- **Job item**: All of the data goes into your copy exactly as written. Images do not.

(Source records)
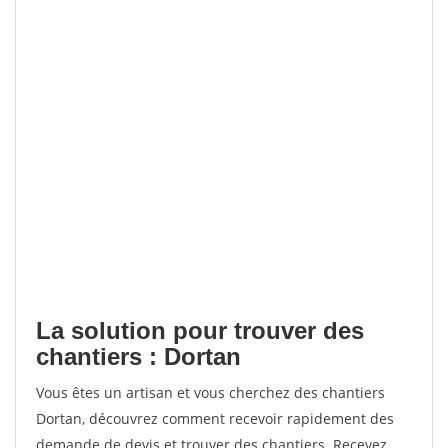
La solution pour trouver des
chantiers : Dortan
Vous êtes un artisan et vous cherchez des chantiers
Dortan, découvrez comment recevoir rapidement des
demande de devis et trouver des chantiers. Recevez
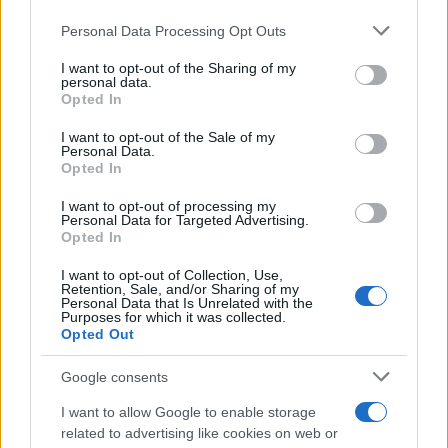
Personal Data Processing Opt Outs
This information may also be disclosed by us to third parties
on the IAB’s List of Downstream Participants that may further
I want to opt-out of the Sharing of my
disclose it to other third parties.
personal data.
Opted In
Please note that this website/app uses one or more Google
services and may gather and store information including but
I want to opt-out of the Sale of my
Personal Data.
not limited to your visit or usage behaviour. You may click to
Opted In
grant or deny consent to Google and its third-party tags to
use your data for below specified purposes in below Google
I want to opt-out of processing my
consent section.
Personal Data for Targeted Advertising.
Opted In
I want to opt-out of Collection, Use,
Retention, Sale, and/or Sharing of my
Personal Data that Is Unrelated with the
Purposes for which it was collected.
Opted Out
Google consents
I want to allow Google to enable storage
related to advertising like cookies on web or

- **Task solution**:
La solution pour trouver des
chantiers : Dortan
Vous êtes un artisan et vous cherchez des chantiers
Dortan, découvrez comment recevoir rapidement des
demande de devis et trouver des chantiers. Recevez
Personal Data Processing Opt Outs
This information may also be disclosed by us to third parties
on the IAB’s List of Downstream Participants that may further
I want to opt-out of the Sharing of my
disclose it to other third parties.
personal data.
Opted In
Please note that this website/app uses one or more Google
services and may gather and store information including but
I want to opt-out of the Sale of my
Personal Data.
not limited to your visit or usage behaviour. You may click to
Opted In
grant or deny consent to Google and its third-party tags to
use your data for below specified purposes in below Google
I want to opt-out of processing my
consent section.
Personal Data for Targeted Advertising.
Opted In
I want to opt-out of Collection, Use,
Retention, Sale, and/or Sharing of my
Personal Data that Is Unrelated with the
Purposes for which it was collected.
Opted Out
Google consents
I want to allow Google to enable storage
related to advertising like cookies on web or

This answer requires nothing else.